9.     Execute the script and wait for the script window to close.

 

Permissions on the OIROOT directory have been changed and the last two sections walk through checking the results from the server and workstation.

 

Checking Security From Server

To prove security is properly setup you need to check at least 2 files in the OInsight directory.

 

1.     Verify .LK/.OV files are secure by viewing the security properties of one of the files. Your screen should match the image below. Notice the "Everyone" user does not have read access.

2.     

3.      

4.     Also check any files that do not end in .LK/.OV to verify the restricted user has Read and Read/Execute access as shown below.

5.    

6.      

Checking Security From the Client

 

1.     Use Notepad to open any LK or OV file in your OpenInsight application. You should receive an access denied message as shown below.

2.     

3.      

4.     If you did not receive the access denied message you are either signed in as an administrative user or the permissions were not correctly set. Check the NTFS permissions of the file against the user name you connected to the server as.

5.      

6.     Finally, launch OpenInsight and verify the application functions correctly. If it functions correctly you have successfully applied the security permissions.

 

These directions will ensure basic operation of OpenInsight applications. Depending on the application developed inside OpenInsight and features utilized you may encounter additional security needs. The next section discusses additional considerations.

 

Design and Deployment Considerations

Permissions should always be considered during the development phase of your application. This section covers the additional security requirements that may apply to complex applications.  Generally, a fresh installation of OpenInsight doesn't require additional security setup.

 

Application DBT Settings

The Database Manager window controls which tables are automatically attached to the application during startup. This list is stored in the root OpenInsight directory with a naming convention of <APPNAME>.DBT. Changes to the DBT file or the Database Manager should be performed with Administrator rights.

 

Other actions that indirectly alter the DBT file are adding indexes to previously un-indexed tables, rebuilding all indexes on a table, and calling define_database() function. These actions should be done from a login with Administrator rights so the DBT file can be properly updated.

 

Temporary Files

Whenever possible temporary files should be created on the local workstation. The path to the Windows temp folder is returned by making a call to GET_SORT_PATH("%TEMP%"). If a common temporary file/folder is required on the secured application share then file and folder permissions should be used to secure the application.

 

Sort Path

By default OpenInsight 9.x ships with a database sort path set to %TEMP%. This variable resolves to a sort file located in the temp directory assigned by the operating system. If this setting is not set to the temporary directory verify that the application users have read/write access to the location.

 

Transaction Log Path

The default transaction log path setting is "TRANSACT" which is a directory relative to the oinsight.exe program. If the application uses transaction logging this setting must be checked.

 

If file and folder permissions are used to secure the directory simply allow read/write access to the TRANSACT folder in the OpenInsight directory.

 

If share level permissions are used this setting must be modified. By default share level permissions will not allow the creation of tables in this directory. One of four possible solutions exist for this situation.
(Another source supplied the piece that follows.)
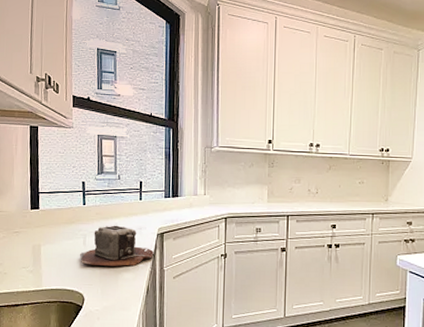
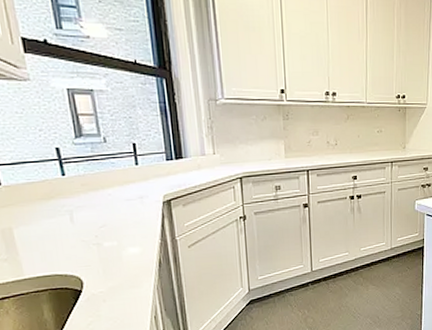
toaster: present [80,225,154,266] -> none [68,196,162,245]

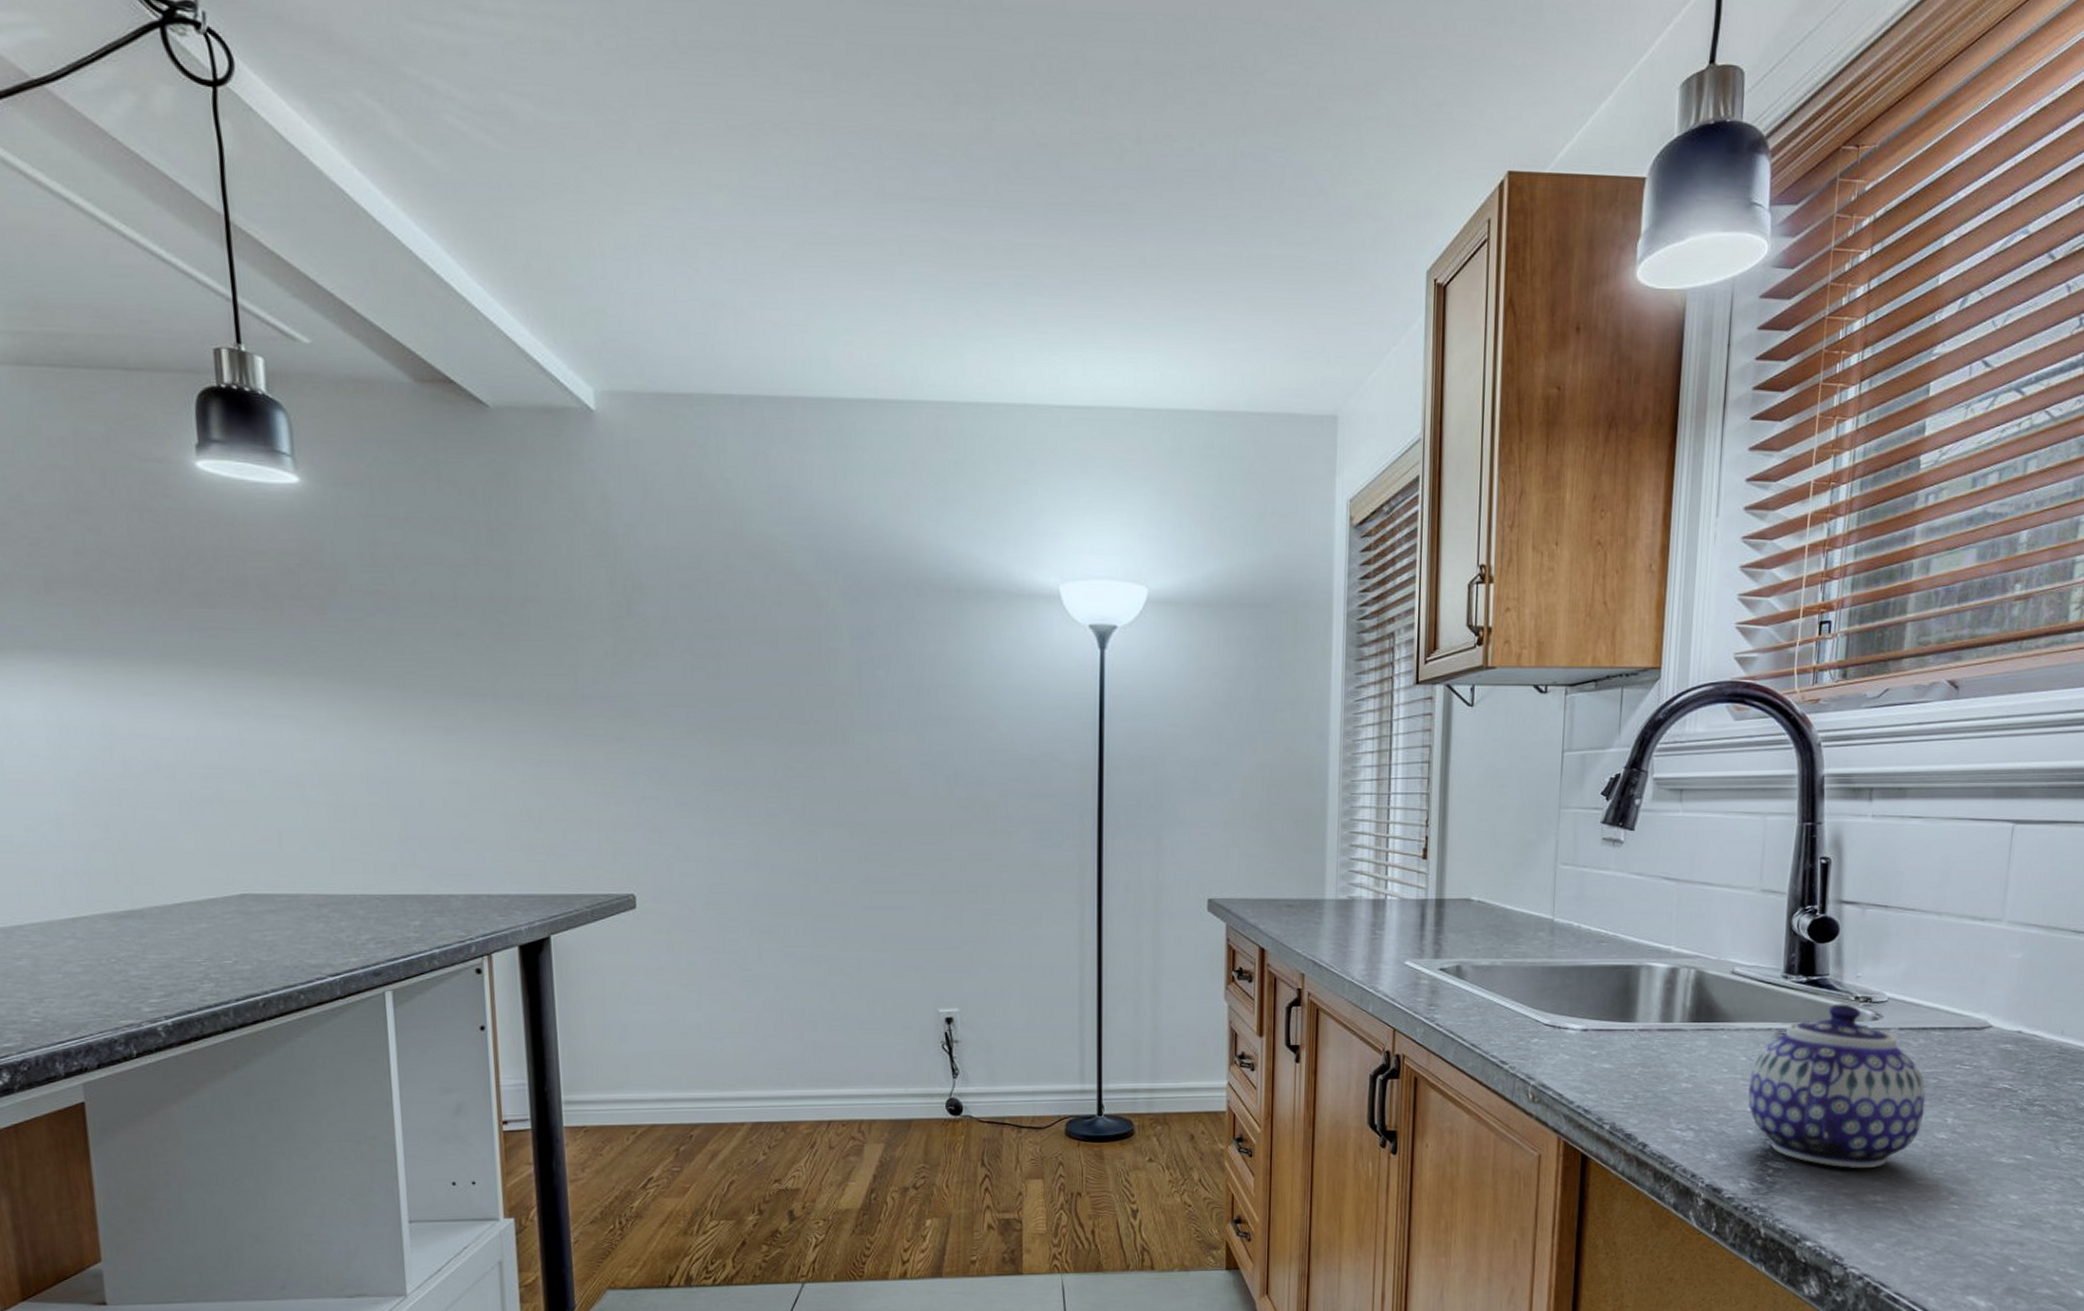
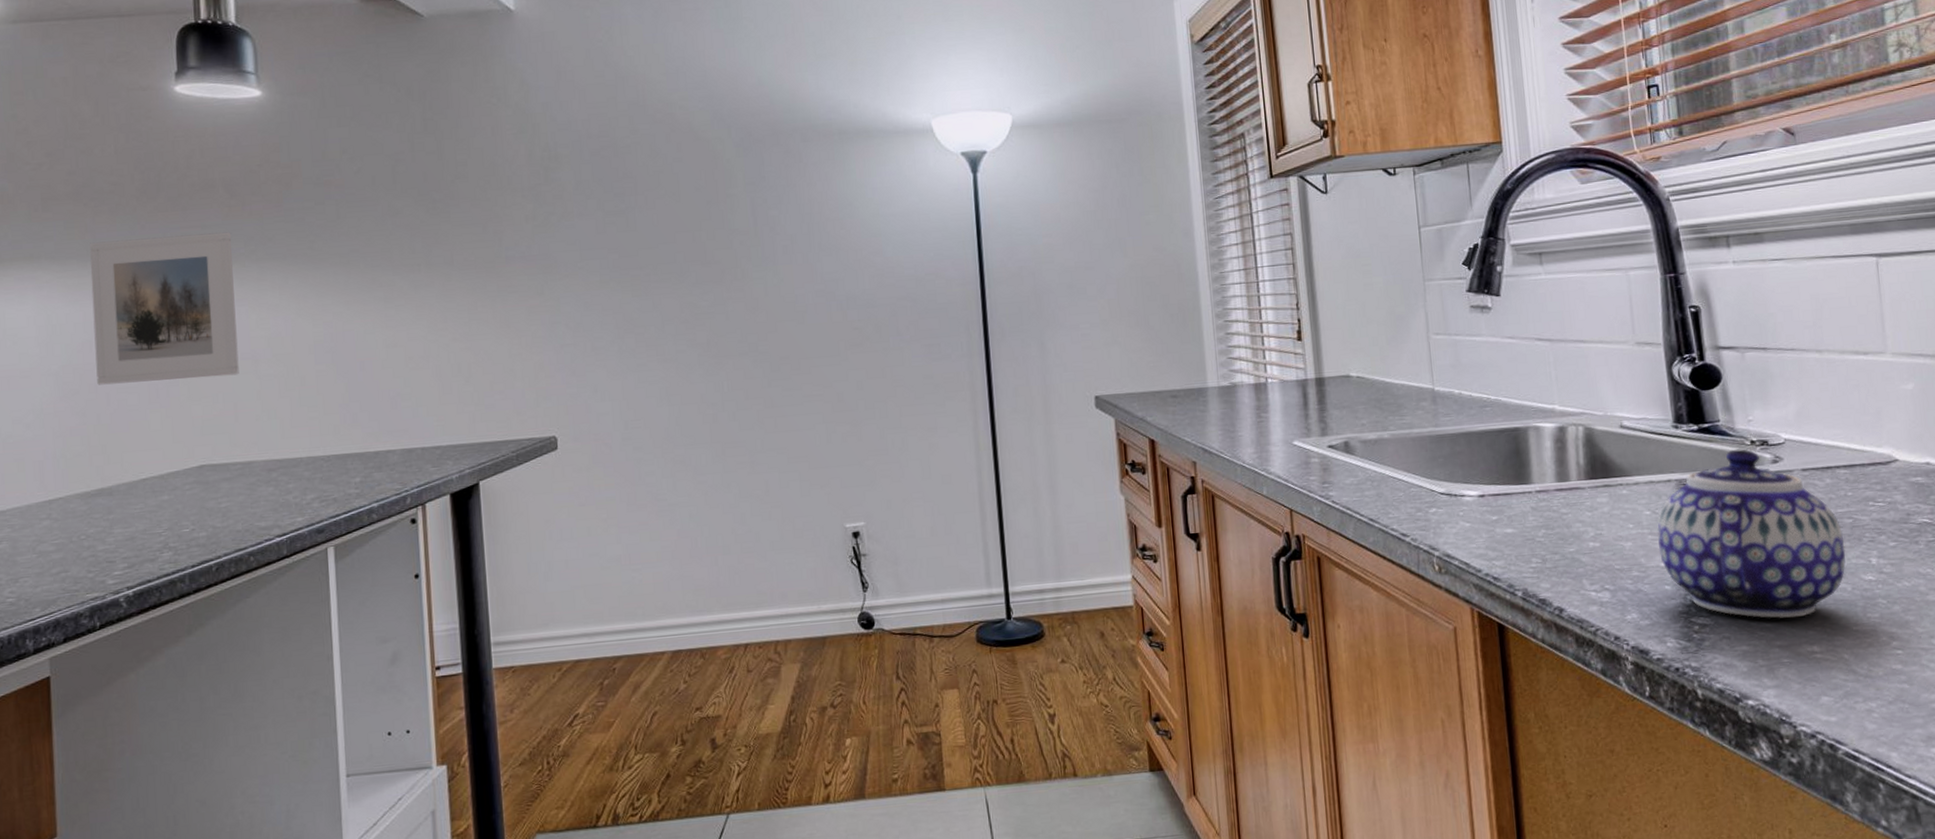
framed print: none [103,636,283,800] -> present [89,232,239,385]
1.     Setup a separate share with read/write permissions specifically for the transaction logs. Be sure to include a copy of the REVPARAM file from your application directory.
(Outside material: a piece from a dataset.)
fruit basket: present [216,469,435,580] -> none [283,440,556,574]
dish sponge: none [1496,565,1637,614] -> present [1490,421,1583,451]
2.     Use an absolute path on the local workstation for the transaction logs.

3.     Use file and folder permissions and specifically grant read/write access to this folder.

4.     Create the transaction log table in advance.

 

Note: Options 1 and 2 require an absolute path. Whenever possible Revelation Software recommends all paths be relative to the OpenInsight directory. To keep relative paths, file and folder permissions must be used.